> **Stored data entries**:
※
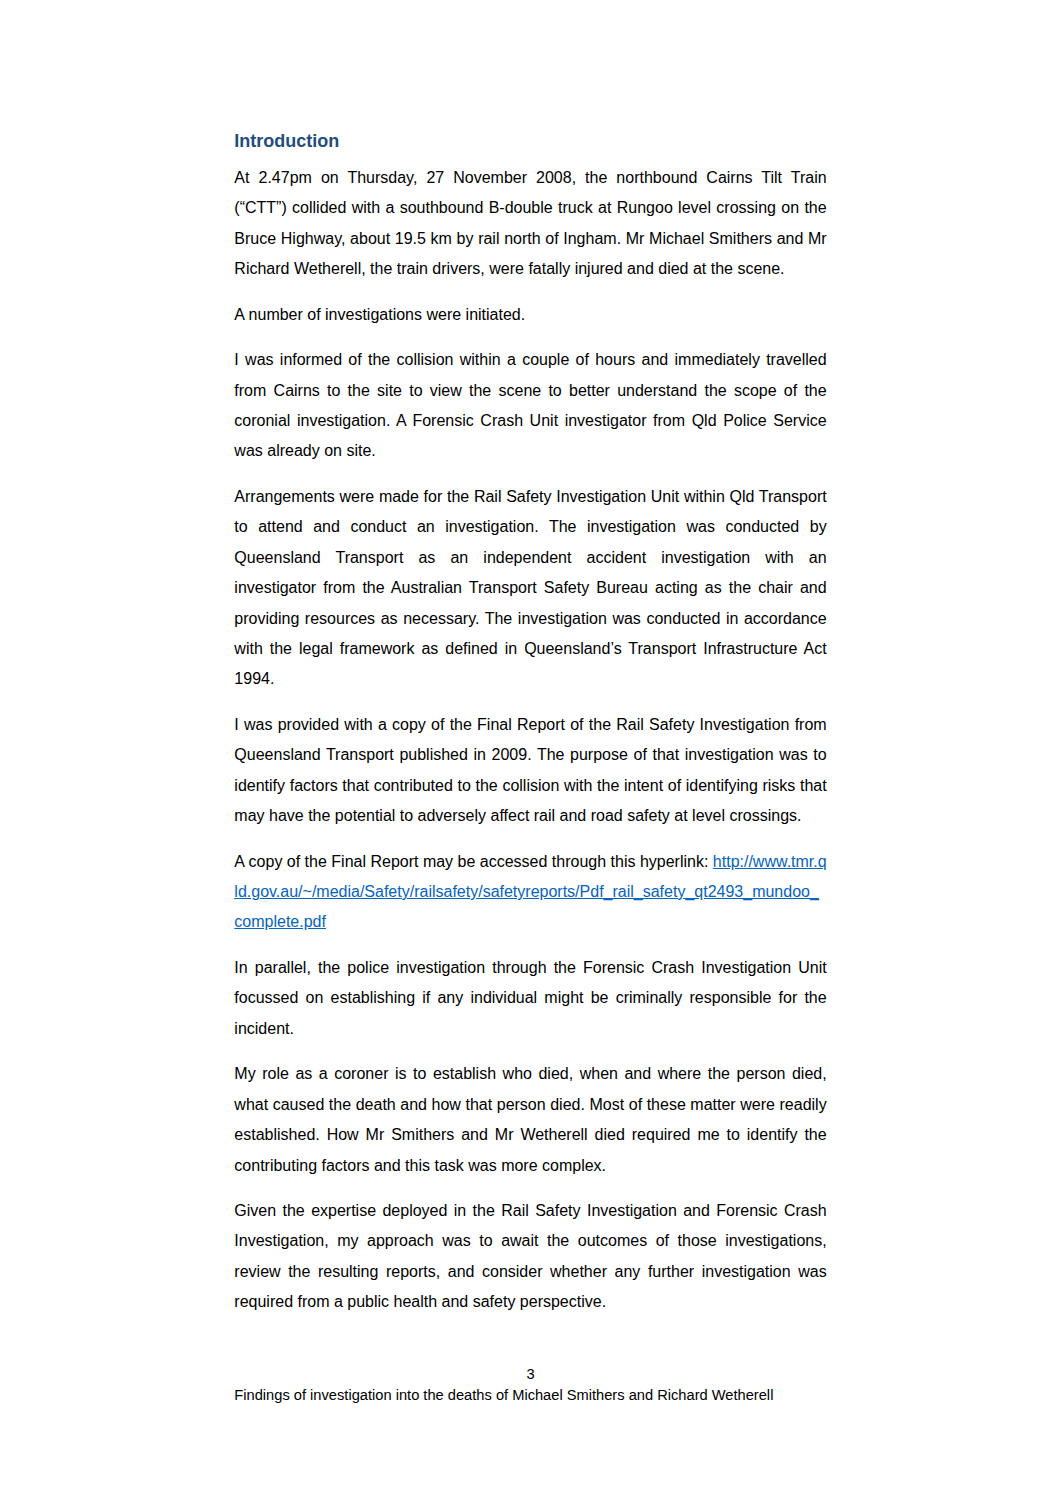Introduction
At 2.47pm on Thursday, 27 November 2008, the northbound Cairns Tilt Train (“CTT”) collided with a southbound B-double truck at Rungoo level crossing on the Bruce Highway, about 19.5 km by rail north of Ingham. Mr Michael Smithers and Mr Richard Wetherell, the train drivers, were fatally injured and died at the scene.
A number of investigations were initiated.
I was informed of the collision within a couple of hours and immediately travelled from Cairns to the site to view the scene to better understand the scope of the coronial investigation. A Forensic Crash Unit investigator from Qld Police Service was already on site.
Arrangements were made for the Rail Safety Investigation Unit within Qld Transport to attend and conduct an investigation. The investigation was conducted by Queensland Transport as an independent accident investigation with an investigator from the Australian Transport Safety Bureau acting as the chair and providing resources as necessary. The investigation was conducted in accordance with the legal framework as defined in Queensland’s Transport Infrastructure Act 1994.
I was provided with a copy of the Final Report of the Rail Safety Investigation from Queensland Transport published in 2009. The purpose of that investigation was to identify factors that contributed to the collision with the intent of identifying risks that may have the potential to adversely affect rail and road safety at level crossings.
A copy of the Final Report may be accessed through this hyperlink: http://www.tmr.qld.gov.au/~/media/Safety/railsafety/safetyreports/Pdf_rail_safety_qt2493_mundoo_complete.pdf
In parallel, the police investigation through the Forensic Crash Investigation Unit focussed on establishing if any individual might be criminally responsible for the incident.
My role as a coroner is to establish who died, when and where the person died, what caused the death and how that person died. Most of these matter were readily established. How Mr Smithers and Mr Wetherell died required me to identify the contributing factors and this task was more complex.
Given the expertise deployed in the Rail Safety Investigation and Forensic Crash Investigation, my approach was to await the outcomes of those investigations, review the resulting reports, and consider whether any further investigation was required from a public health and safety perspective.
3
Findings of investigation into the deaths of Michael Smithers and Richard Wetherell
※
> **Aim of the exercise**:
Output each of the lines above exactly, apart from the images.

> **Output**:
Introduction
At 2.47pm on Thursday, 27 November 2008, the northbound Cairns Tilt Train (“CTT”) collided with a southbound B-double truck at Rungoo level crossing on the Bruce Highway, about 19.5 km by rail north of Ingham. Mr Michael Smithers and Mr Richard Wetherell, the train drivers, were fatally injured and died at the scene.
A number of investigations were initiated.
I was informed of the collision within a couple of hours and immediately travelled from Cairns to the site to view the scene to better understand the scope of the coronial investigation. A Forensic Crash Unit investigator from Qld Police Service was already on site.
Arrangements were made for the Rail Safety Investigation Unit within Qld Transport to attend and conduct an investigation. The investigation was conducted by Queensland Transport as an independent accident investigation with an investigator from the Australian Transport Safety Bureau acting as the chair and providing resources as necessary. The investigation was conducted in accordance with the legal framework as defined in Queensland’s Transport Infrastructure Act 1994.
I was provided with a copy of the Final Report of the Rail Safety Investigation from Queensland Transport published in 2009. The purpose of that investigation was to identify factors that contributed to the collision with the intent of identifying risks that may have the potential to adversely affect rail and road safety at level crossings.
A copy of the Final Report may be accessed through this hyperlink: http://www.tmr.qld.gov.au/~/media/Safety/railsafety/safetyreports/Pdf_rail_safety_qt2493_mundoo_complete.pdf
In parallel, the police investigation through the Forensic Crash Investigation Unit focussed on establishing if any individual might be criminally responsible for the incident.
My role as a coroner is to establish who died, when and where the person died, what caused the death and how that person died. Most of these matter were readily established. How Mr Smithers and Mr Wetherell died required me to identify the contributing factors and this task was more complex.
Given the expertise deployed in the Rail Safety Investigation and Forensic Crash Investigation, my approach was to await the outcomes of those investigations, review the resulting reports, and consider whether any further investigation was required from a public health and safety perspective.
3
Findings of investigation into the deaths of Michael Smithers and Richard Wetherell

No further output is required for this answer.